# Your goal
In the records below, find each line containing the word "specific" and copy it.

=== Begin Enclosure ===

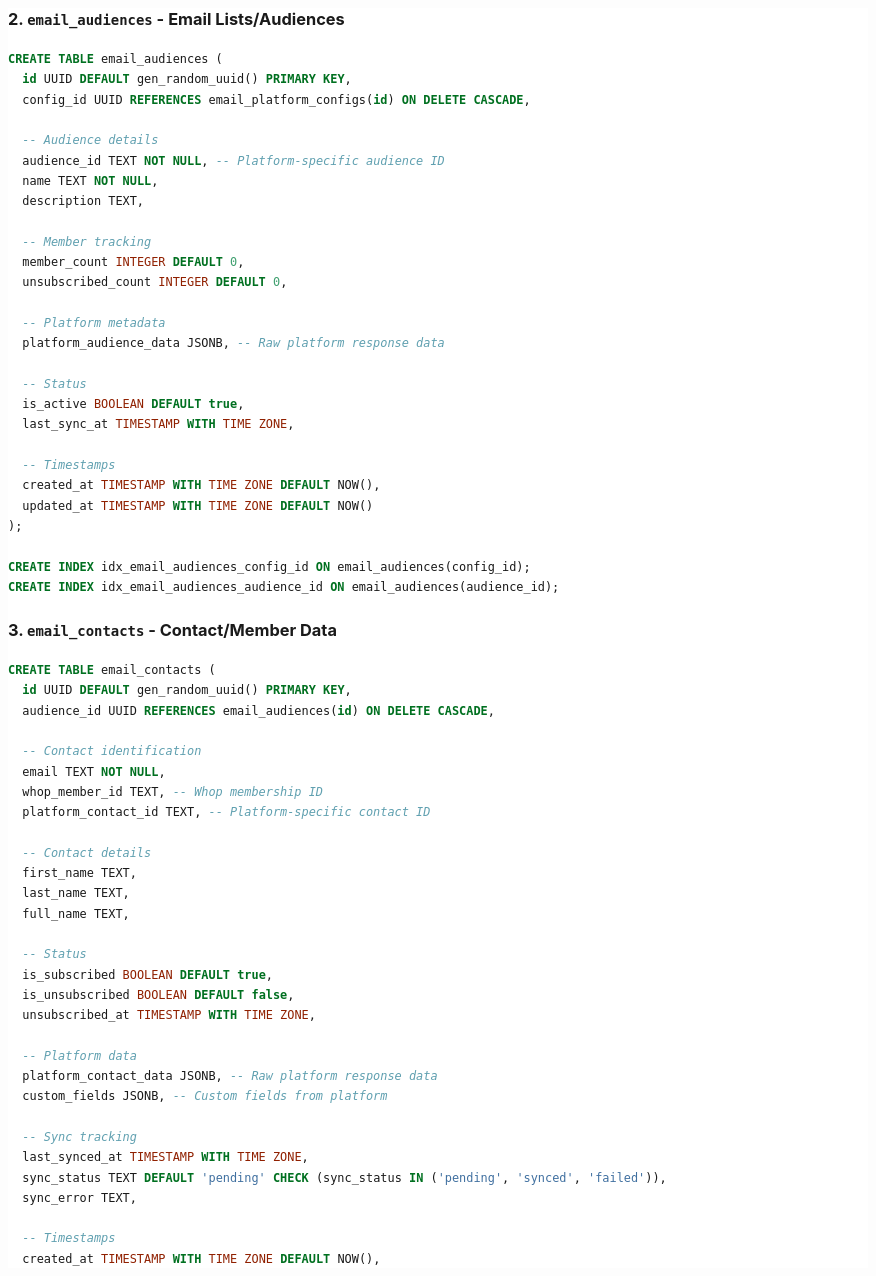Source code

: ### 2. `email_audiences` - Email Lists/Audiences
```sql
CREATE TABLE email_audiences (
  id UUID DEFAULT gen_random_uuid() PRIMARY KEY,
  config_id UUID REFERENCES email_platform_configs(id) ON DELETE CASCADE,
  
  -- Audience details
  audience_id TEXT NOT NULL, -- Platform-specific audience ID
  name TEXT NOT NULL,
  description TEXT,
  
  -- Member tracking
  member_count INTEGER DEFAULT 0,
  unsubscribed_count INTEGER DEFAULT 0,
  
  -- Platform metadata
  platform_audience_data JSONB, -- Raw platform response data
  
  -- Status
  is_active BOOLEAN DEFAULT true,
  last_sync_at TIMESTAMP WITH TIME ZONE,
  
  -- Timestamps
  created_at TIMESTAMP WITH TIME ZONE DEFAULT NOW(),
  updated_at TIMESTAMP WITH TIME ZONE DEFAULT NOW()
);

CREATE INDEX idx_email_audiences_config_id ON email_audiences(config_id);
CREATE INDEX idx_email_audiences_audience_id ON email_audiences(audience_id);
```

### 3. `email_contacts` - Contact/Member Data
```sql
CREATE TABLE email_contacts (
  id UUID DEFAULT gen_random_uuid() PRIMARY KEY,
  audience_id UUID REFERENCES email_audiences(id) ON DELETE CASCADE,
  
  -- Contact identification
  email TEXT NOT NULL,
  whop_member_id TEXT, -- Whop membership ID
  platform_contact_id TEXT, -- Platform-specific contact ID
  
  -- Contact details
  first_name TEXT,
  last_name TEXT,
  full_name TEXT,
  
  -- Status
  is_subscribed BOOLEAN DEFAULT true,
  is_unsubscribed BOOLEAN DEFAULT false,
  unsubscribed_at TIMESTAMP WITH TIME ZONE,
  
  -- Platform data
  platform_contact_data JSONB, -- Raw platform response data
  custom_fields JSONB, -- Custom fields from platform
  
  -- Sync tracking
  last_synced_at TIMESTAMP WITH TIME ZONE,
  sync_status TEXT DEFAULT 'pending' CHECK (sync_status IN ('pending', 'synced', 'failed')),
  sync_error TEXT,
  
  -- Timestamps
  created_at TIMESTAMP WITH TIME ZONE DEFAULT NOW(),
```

=== End Enclosure ===
=== Begin Enclosure ===

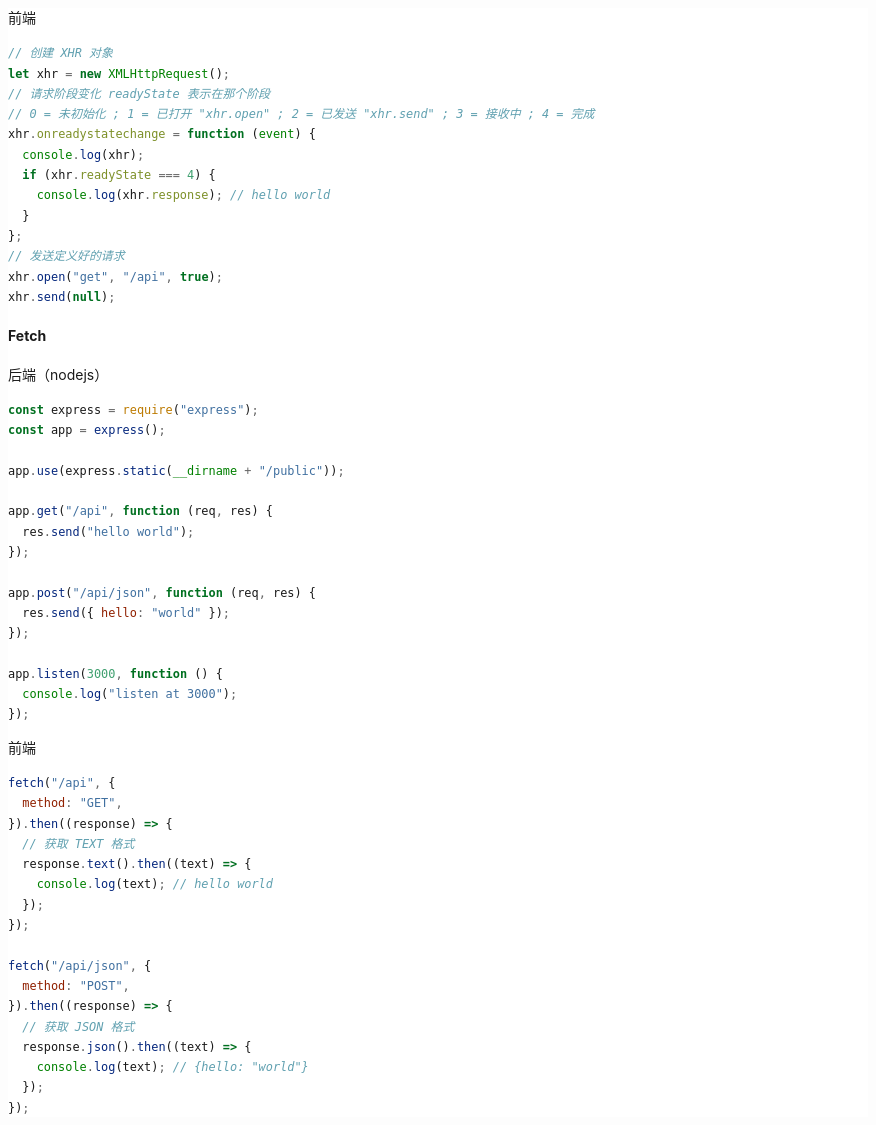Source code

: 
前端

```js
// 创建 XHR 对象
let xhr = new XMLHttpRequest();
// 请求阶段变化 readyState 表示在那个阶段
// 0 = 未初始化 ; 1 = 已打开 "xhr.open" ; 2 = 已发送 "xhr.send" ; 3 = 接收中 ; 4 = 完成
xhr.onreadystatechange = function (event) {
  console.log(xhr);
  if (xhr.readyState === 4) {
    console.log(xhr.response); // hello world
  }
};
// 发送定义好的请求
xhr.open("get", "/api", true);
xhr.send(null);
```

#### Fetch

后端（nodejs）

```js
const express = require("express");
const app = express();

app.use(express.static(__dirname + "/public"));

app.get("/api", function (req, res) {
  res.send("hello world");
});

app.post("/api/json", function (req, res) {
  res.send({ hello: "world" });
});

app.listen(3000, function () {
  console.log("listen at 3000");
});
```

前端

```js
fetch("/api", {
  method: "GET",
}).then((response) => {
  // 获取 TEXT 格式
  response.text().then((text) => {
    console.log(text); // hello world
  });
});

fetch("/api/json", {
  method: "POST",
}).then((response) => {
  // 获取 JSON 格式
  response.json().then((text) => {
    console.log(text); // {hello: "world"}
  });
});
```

=== End Enclosure ===

# Solved problem
  audience_id TEXT NOT NULL, -- Platform-specific audience ID
  platform_contact_id TEXT, -- Platform-specific contact ID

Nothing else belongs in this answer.